Are you an ArcGIS Online user, and have been wondering when to transition from the Traditional Web Map Viewer to the new Web Map Viewer? To answer that question, for myself, I think the time is now. At this point, per ESRI, there are now only four remaining functionalities that remain to be added to the new Map Viewer to give it all of the functionality that the Traditional Map Viewer had, which will be discontinued in late 2025, including the abilities to:
- Calculate fields (this would be nice to have)
- Add additional relationships to related records (something I have never needed to do previously)
- Vector tile style editing (not something I have ever needed to do, but which I could see being useful for some people)

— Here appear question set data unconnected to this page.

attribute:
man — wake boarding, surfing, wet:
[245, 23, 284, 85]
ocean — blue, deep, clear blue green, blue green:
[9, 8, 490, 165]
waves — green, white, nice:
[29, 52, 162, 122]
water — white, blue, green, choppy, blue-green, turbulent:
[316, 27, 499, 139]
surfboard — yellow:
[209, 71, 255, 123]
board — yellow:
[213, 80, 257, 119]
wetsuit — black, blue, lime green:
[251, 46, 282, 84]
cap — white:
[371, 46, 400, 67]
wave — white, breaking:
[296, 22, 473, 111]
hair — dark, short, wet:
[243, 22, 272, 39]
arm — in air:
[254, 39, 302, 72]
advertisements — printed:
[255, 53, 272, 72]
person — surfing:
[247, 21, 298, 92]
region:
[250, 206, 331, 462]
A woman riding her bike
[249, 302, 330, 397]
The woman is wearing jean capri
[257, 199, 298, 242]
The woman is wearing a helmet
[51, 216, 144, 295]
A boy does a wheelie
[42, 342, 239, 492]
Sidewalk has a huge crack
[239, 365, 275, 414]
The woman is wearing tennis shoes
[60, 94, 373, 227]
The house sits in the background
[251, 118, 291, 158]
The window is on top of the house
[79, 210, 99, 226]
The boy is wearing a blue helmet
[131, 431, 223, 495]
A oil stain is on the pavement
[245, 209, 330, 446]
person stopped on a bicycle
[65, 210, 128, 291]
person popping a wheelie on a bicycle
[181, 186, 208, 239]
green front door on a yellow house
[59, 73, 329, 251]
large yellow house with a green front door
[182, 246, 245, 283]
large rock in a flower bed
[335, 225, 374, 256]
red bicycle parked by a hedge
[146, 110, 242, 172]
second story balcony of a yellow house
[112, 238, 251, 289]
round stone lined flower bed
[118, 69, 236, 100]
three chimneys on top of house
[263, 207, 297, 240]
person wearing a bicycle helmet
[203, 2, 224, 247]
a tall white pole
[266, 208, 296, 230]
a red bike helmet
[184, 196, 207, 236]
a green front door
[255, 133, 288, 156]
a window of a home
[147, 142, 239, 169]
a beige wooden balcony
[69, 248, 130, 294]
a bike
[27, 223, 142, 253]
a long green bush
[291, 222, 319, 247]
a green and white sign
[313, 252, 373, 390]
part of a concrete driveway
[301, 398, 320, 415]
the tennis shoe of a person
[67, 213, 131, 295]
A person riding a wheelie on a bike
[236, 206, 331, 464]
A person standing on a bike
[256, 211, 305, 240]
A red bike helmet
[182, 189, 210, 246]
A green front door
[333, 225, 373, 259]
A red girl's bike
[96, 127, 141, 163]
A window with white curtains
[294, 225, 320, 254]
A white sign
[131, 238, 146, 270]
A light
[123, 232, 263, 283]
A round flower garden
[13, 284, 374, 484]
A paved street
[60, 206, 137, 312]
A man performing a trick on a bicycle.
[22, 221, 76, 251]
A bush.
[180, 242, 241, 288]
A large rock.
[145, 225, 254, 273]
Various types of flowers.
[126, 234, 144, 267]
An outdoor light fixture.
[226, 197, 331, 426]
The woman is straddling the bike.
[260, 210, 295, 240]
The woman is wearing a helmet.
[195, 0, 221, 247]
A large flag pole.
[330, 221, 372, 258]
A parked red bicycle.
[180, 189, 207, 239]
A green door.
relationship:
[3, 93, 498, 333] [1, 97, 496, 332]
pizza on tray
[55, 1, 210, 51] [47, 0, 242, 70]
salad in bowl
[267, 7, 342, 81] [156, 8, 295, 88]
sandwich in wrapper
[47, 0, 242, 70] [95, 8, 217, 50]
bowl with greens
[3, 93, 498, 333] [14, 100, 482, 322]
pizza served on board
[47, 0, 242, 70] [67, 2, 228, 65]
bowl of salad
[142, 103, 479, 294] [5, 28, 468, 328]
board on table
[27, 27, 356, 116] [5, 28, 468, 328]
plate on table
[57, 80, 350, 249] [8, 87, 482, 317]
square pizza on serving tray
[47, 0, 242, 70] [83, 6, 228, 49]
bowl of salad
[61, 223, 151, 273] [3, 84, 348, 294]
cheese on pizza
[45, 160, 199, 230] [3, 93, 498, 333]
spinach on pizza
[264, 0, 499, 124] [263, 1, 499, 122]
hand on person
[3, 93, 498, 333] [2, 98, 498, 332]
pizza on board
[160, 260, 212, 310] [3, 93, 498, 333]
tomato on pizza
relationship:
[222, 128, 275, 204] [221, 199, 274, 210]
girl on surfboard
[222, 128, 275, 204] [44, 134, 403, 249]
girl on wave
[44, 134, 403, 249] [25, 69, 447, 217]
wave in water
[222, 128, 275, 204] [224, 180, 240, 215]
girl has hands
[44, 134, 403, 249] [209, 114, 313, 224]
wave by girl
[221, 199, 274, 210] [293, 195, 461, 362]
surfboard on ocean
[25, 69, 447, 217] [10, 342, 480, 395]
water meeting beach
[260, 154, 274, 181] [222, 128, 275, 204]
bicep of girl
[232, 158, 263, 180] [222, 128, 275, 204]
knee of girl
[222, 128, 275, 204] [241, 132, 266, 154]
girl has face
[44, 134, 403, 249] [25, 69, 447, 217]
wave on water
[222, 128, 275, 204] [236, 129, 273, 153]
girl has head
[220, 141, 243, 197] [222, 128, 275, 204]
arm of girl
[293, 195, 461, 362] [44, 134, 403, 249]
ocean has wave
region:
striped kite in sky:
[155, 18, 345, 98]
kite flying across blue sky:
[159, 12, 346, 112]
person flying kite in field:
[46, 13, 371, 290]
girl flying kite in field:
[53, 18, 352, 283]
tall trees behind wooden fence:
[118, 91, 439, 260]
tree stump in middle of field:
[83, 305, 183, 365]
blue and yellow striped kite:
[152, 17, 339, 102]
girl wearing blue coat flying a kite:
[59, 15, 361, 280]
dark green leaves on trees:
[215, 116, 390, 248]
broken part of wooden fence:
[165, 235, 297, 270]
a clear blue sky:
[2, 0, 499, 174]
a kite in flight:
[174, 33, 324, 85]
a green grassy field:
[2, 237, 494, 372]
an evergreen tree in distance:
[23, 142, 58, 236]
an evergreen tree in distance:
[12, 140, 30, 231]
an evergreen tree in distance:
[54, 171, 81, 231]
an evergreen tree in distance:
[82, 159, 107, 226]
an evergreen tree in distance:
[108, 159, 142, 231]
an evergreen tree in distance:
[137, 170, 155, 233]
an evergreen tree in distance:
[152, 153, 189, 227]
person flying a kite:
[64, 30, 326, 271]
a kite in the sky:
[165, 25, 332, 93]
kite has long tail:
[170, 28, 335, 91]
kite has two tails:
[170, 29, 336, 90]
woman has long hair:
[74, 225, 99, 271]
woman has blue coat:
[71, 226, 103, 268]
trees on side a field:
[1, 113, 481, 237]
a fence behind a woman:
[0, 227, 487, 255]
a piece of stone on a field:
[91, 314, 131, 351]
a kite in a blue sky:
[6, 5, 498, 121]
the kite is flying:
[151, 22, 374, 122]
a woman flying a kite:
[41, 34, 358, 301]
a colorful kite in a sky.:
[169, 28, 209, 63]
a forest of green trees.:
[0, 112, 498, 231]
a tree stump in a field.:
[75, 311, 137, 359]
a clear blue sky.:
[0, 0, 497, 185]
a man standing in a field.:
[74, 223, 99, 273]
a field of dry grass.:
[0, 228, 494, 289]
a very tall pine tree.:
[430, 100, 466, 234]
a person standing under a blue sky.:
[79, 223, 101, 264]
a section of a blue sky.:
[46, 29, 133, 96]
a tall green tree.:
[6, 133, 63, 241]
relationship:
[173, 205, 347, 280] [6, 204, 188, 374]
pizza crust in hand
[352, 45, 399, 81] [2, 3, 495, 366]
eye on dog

- Saving/duplicating layers (there is a relatively simple work around for this, but it would be nice to have it built into the Map Viewer)
That said, there are far more than four added functionalities that the new Map Viewer has that the old version lacks, including:
- Easier browsing of data
- Feature editing enhancements
- Analysis enhancements, both for vectors and rasters
- Improved visibility, filtering, and effects (on the fly)
- Toggleable layers
- Charts (donut and pie)
- Label enhancements (including improved bookmarks and placements)
- Blending (in a group layer); including blending layers with basemaps and multiply effects
- Added display expressions
- Multidimensional imagery support, including an imagery slider
- The ability to upload feature symbols (svg)
- Sketch layers (as opposed to Classic's notes) with snapping, and also with the ability to upload custom symbols
- The ability to add and manually georeferenced media layers (jpg or png) using control points (on which media blending and effects can also be applied)
Besides all of these additions, the interface has been thoughtfully revamped with usability and efficiency in mind. Some of the above enhancements will now allow you to complete some work flows/functions several times faster than they could be done before. I must admit that I am very pleased!